Content starts

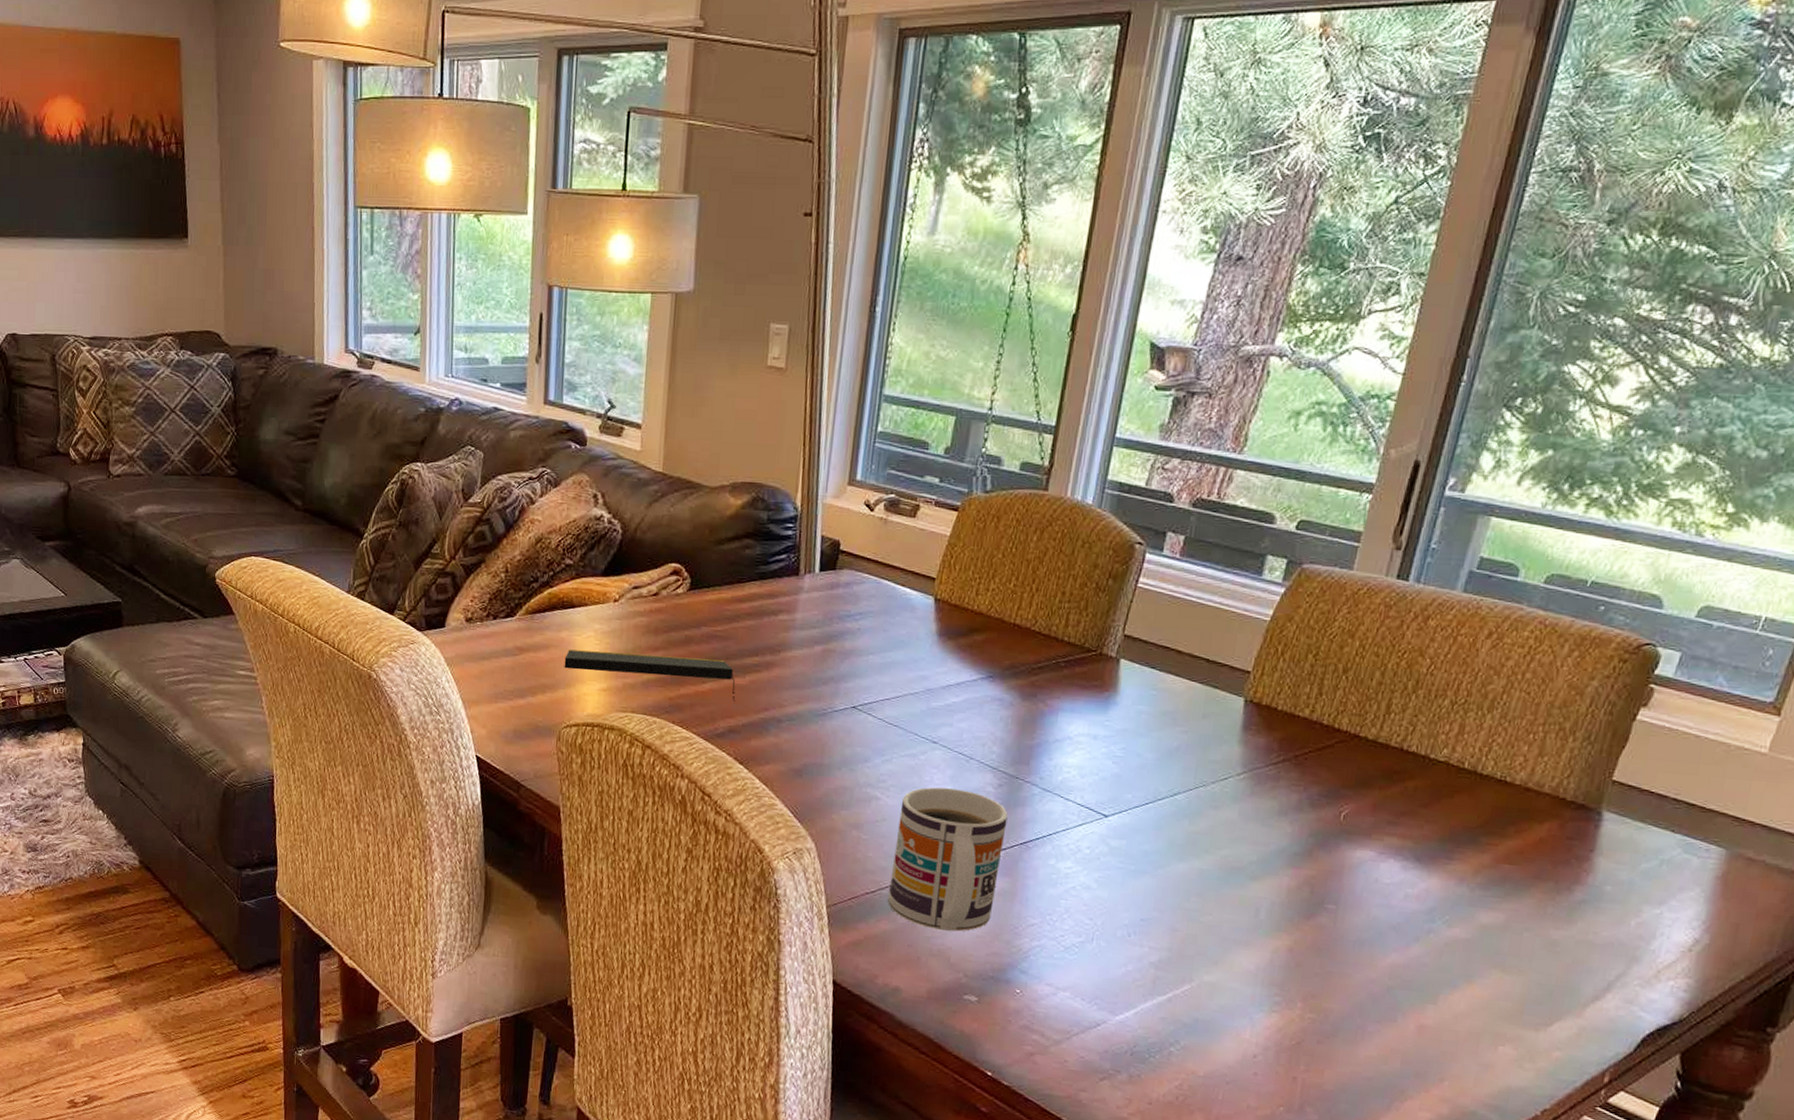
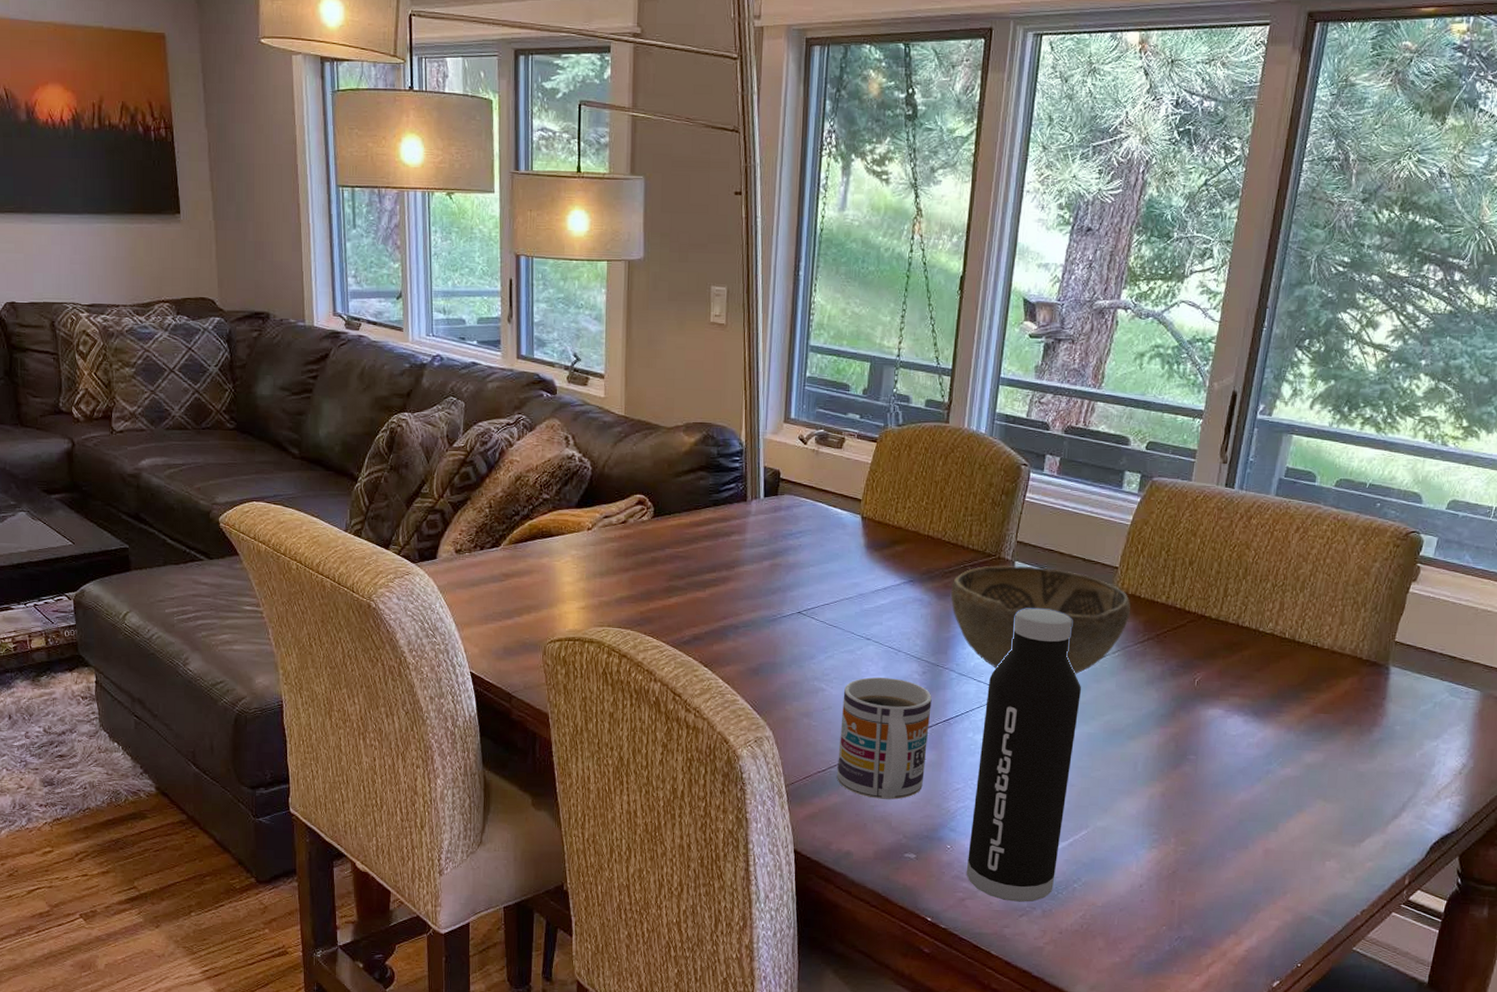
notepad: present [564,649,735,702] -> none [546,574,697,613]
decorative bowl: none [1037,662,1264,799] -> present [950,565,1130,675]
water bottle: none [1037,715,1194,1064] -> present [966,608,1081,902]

Content ends

● Your instructions: Down to the last line, reproduce the material above exactly; skip its images.

● Reply:
notepad: present [564,649,735,702] -> none [546,574,697,613]
decorative bowl: none [1037,662,1264,799] -> present [950,565,1130,675]
water bottle: none [1037,715,1194,1064] -> present [966,608,1081,902]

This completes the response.